Wednesday, March 09, 2011

5 Myths of Social Security

Most lists have 10, but for some reason, things pertaining to Social Security contains 5. Here's the Liberal's "5 myths", including this gem:

The Social Security Trust Fund isn't full of IOUs, it's full of U.S. Treasury Bonds. And those bonds are backed by the full faith and credit of the United States.

Here's the conservative take.

Accounting that would be illegal for a private company is pretty hard to defend. The present value of the Social Security deficit is around $7 Trillion. I can see QE3 coming, as the Treasury will probably just issue more debt that will be bought by the Fed. Problem solved!


Anonymous said...

Links to liberal and conservative go to the same place. If it's a joke I'm missing it...

Eric Falkenstein said...

doh! fixed, tx.

Charles said...

There are three ways that working adults support retirees. The first way is through savings and the returns to capital investment financed through savings. The second and traditional way is for children to care for their aged parents within the family. The third way is state-managed intergenerational transfers, e.g., Social security.

The fundamental issue is what level of state-managed transfers is optimal over the long run. The long run is critical because social security programs have demographic effects and create disincentives for parents to invest in the children they do choose to have. These investments are primarily cultural, not financial. Social security also, when financed by payroll taxes, reduces marginal incentives to work.

It's clear to me that social security is on an unsustainable trajectory. The same is true for similar programs in all the advanced welfare states.

Unknown said...

What's really funny is this:

Myth: The Social Security Trust Fund has been raided and is full of IOUs

combined with

Myth: Social Security adds to the deficit

Because depending on how you want to account for the trust funds, one of those actually is a myth - but they can't BOTH be myths.

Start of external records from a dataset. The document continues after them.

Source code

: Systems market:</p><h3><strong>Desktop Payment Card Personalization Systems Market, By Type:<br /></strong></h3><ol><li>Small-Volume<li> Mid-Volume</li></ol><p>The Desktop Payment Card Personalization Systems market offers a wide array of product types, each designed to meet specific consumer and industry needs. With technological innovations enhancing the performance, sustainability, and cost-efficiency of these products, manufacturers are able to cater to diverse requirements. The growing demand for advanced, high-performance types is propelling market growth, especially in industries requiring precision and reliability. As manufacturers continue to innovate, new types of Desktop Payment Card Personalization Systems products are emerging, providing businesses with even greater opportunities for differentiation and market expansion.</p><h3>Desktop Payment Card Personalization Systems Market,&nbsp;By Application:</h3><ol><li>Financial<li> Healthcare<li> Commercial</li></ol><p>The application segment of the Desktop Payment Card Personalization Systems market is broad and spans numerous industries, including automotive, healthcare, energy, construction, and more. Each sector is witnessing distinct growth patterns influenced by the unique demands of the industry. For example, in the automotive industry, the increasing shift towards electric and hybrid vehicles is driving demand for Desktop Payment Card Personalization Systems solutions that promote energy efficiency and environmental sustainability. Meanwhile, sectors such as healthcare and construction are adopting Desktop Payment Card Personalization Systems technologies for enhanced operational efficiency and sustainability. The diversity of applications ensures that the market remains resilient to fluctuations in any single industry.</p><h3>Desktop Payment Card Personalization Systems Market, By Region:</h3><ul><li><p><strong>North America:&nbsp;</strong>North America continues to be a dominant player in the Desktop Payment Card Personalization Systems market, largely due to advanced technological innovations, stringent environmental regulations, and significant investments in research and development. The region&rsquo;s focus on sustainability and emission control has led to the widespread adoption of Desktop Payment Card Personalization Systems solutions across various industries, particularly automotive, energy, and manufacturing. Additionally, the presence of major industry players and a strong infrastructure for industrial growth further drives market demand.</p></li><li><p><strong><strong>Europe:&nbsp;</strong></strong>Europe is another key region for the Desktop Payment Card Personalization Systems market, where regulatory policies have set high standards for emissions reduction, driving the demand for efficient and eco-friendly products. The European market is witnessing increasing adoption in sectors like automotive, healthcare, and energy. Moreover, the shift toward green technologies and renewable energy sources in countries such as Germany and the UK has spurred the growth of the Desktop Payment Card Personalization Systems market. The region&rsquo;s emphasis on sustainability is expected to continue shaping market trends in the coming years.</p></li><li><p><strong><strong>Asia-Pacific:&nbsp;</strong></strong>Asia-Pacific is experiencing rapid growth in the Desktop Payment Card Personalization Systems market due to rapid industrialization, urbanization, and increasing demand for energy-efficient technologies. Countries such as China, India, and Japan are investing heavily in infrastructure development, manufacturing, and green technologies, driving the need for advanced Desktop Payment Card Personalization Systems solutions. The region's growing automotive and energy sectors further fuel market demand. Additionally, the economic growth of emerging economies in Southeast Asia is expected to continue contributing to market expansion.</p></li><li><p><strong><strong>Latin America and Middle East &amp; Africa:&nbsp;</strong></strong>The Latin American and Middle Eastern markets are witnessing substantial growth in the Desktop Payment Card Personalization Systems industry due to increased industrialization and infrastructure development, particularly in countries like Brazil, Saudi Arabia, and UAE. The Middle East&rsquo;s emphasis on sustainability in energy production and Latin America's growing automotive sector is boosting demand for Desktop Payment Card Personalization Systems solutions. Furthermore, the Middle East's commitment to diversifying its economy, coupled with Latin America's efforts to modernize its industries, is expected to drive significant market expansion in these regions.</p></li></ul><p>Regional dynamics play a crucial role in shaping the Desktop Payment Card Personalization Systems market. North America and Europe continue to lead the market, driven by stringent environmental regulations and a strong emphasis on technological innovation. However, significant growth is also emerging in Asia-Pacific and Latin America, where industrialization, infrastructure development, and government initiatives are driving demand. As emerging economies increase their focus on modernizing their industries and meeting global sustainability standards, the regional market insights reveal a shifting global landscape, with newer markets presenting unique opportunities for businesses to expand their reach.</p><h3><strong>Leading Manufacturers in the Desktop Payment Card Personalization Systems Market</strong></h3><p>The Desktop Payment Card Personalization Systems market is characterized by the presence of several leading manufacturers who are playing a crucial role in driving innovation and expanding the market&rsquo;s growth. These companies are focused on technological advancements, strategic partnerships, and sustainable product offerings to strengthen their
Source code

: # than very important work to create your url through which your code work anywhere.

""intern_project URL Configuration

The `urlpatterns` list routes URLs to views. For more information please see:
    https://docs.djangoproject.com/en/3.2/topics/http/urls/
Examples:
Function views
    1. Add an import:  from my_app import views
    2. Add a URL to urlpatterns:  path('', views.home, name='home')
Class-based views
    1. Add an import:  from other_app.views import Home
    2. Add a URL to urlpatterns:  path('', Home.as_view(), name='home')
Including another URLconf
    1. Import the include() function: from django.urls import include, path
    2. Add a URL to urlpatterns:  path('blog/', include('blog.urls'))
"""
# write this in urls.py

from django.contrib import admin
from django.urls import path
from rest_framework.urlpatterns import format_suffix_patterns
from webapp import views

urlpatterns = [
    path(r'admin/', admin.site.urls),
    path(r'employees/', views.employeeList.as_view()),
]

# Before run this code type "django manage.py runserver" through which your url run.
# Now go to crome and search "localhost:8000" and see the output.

The reasons should be obvious, but if not: If you treat the SSA trust fund as completely separate, then sure, it's full of real assets, but the trust fund surplus is, by definition, a general fund deficit. If you roll the trust fund into the overall budget, then the deficit vanishes, but the trust fund is full of worthless IOUs written to itself. For the trust fund assets to have worth, their accumulation must be an accumulation of liabilities, which requires a deficit. No deficit, then no liabilities, and no assets.

I don't know why, but stupid dishonestly always annoys me much more than the clever kind.

Anonymous said...

Social Security has one investment, with one counter-party, and is invested in low yielding (at least at today's rates) assets. I wonder if the DOL or SEC would approve of such a structure for any corporate or public pension plan or retirement plan?